**Description of the task:** With the pictures left out, output the records below exactly.

*** Data records Section Begins ***

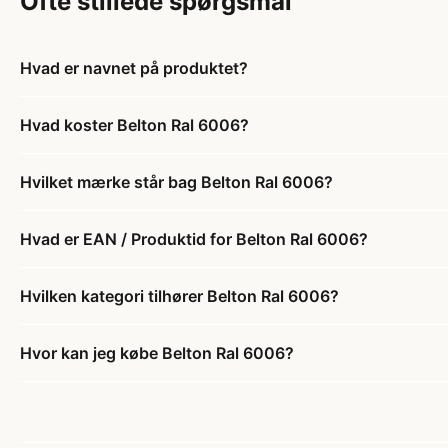
Ofte stillede spørgsmål
Hvad er navnet på produktet?
Hvad koster Belton Ral 6006?
Hvilket mærke står bag Belton Ral 6006?
Hvad er EAN / Produktid for Belton Ral 6006?
Hvilken kategori tilhører Belton Ral 6006?
Hvor kan jeg købe Belton Ral 6006?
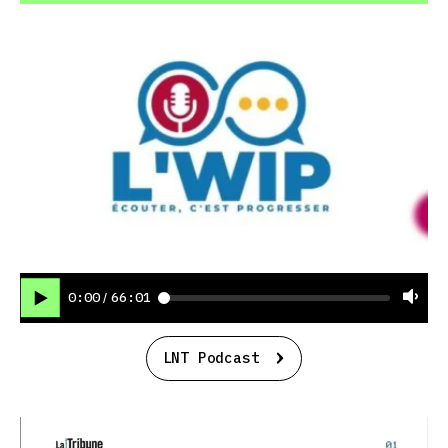
0:00
66:01
/
LNT Podcast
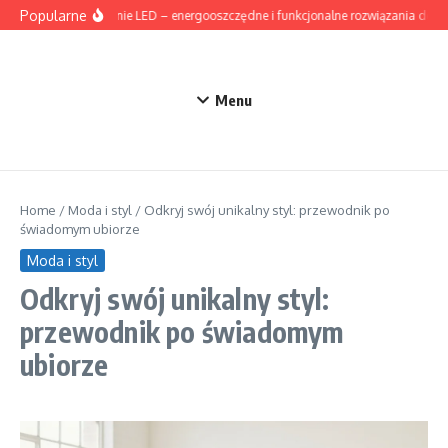
Przejdź do treści
Popularne
Oświetlenie LED – energooszczędne i funkcjonalne rozwiązania do d
Menu
Home
/
Moda i styl
/
Odkryj swój unikalny styl: przewodnik po
świadomym ubiorze
Moda i styl
Odkryj swój unikalny styl:
przewodnik po świadomym
ubiorze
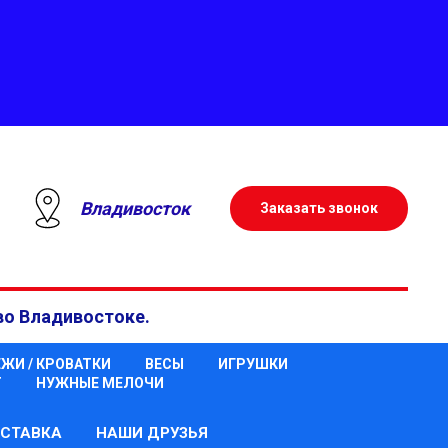
Владивосток
Заказать звонок
во Владивостоке.
ЖИ / КРОВАТКИ
ВЕСЫ
ИГРУШКИ
Т
НУЖНЫЕ МЕЛОЧИ
СТАВКА
НАШИ ДРУЗЬЯ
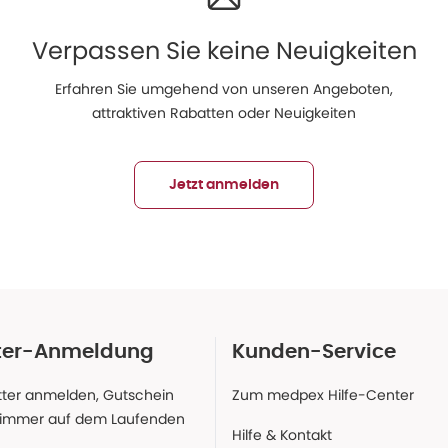
Verpassen Sie keine Neuigkeiten
Erfahren Sie umgehend von unseren Angeboten,
attraktiven Rabatten oder Neuigkeiten
Jetzt anmelden
ter-Anmeldung
Kunden-Service
ter anmelden, Gutschein
Zum medpex Hilfe-Center
 immer auf dem Laufenden
Hilfe & Kontakt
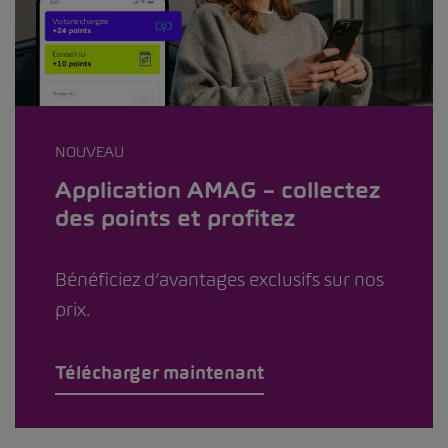
NOUVEAU
Application AMAG – collectez
des points et profitez
Bénéficiez d’avantages exclusifs sur nos
prix.
Télécharger maintenant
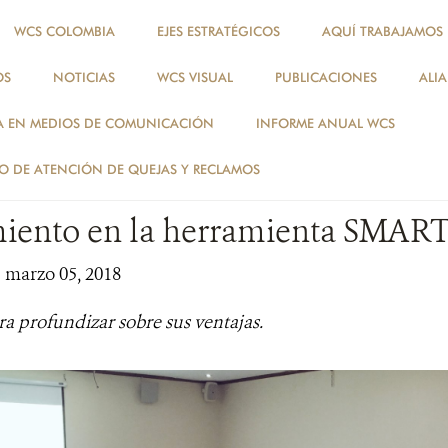
WCS COLOMBIA
EJES ESTRATÉGICOS
AQUÍ TRABAJAMOS
OS
NOTICIAS
WCS VISUAL
PUBLICACIONES
ALI
NOTICIAS
A EN MEDIOS DE COMUNICACIÓN
INFORME ANUAL WCS
TALLERES
 DE ATENCIÓN DE QUEJAS Y RECLAMOS
iento en la herramienta SMAR
| marzo 05, 2018
a profundizar sobre sus ventajas.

*** Data records Section Ends ***

**Completed exercise:**
Ofte stillede spørgsmål
Hvad er navnet på produktet?
Hvad koster Belton Ral 6006?
Hvilket mærke står bag Belton Ral 6006?
Hvad er EAN / Produktid for Belton Ral 6006?
Hvilken kategori tilhører Belton Ral 6006?
Hvor kan jeg købe Belton Ral 6006?
0:00
66:01
/
LNT Podcast
Przejdź do treści
Popularne
Oświetlenie LED – energooszczędne i funkcjonalne rozwiązania do d
Menu
Home
/
Moda i styl
/
Odkryj swój unikalny styl: przewodnik po
świadomym ubiorze
Moda i styl
Odkryj swój unikalny styl:
przewodnik po świadomym
ubiorze
Владивосток
Заказать звонок
во Владивостоке.
ЖИ / КРОВАТКИ
ВЕСЫ
ИГРУШКИ
Т
НУЖНЫЕ МЕЛОЧИ
СТАВКА
НАШИ ДРУЗЬЯ
Verpassen Sie keine Neuigkeiten
Erfahren Sie umgehend von unseren Angeboten,
attraktiven Rabatten oder Neuigkeiten
Jetzt anmelden
ter-Anmeldung
Kunden-Service
ter anmelden, Gutschein
Zum medpex Hilfe-Center
 immer auf dem Laufenden
Hilfe & Kontakt
NOUVEAU
Application AMAG – collectez
des points et profitez
Bénéficiez d’avantages exclusifs sur nos
prix.
Télécharger maintenant
WCS COLOMBIA
EJES ESTRATÉGICOS
AQUÍ TRABAJAMOS
OS
NOTICIAS
WCS VISUAL
PUBLICACIONES
ALI
NOTICIAS
A EN MEDIOS DE COMUNICACIÓN
INFORME ANUAL WCS
TALLERES
 DE ATENCIÓN DE QUEJAS Y RECLAMOS
iento en la herramienta SMAR
| marzo 05, 2018
a profundizar sobre sus ventajas.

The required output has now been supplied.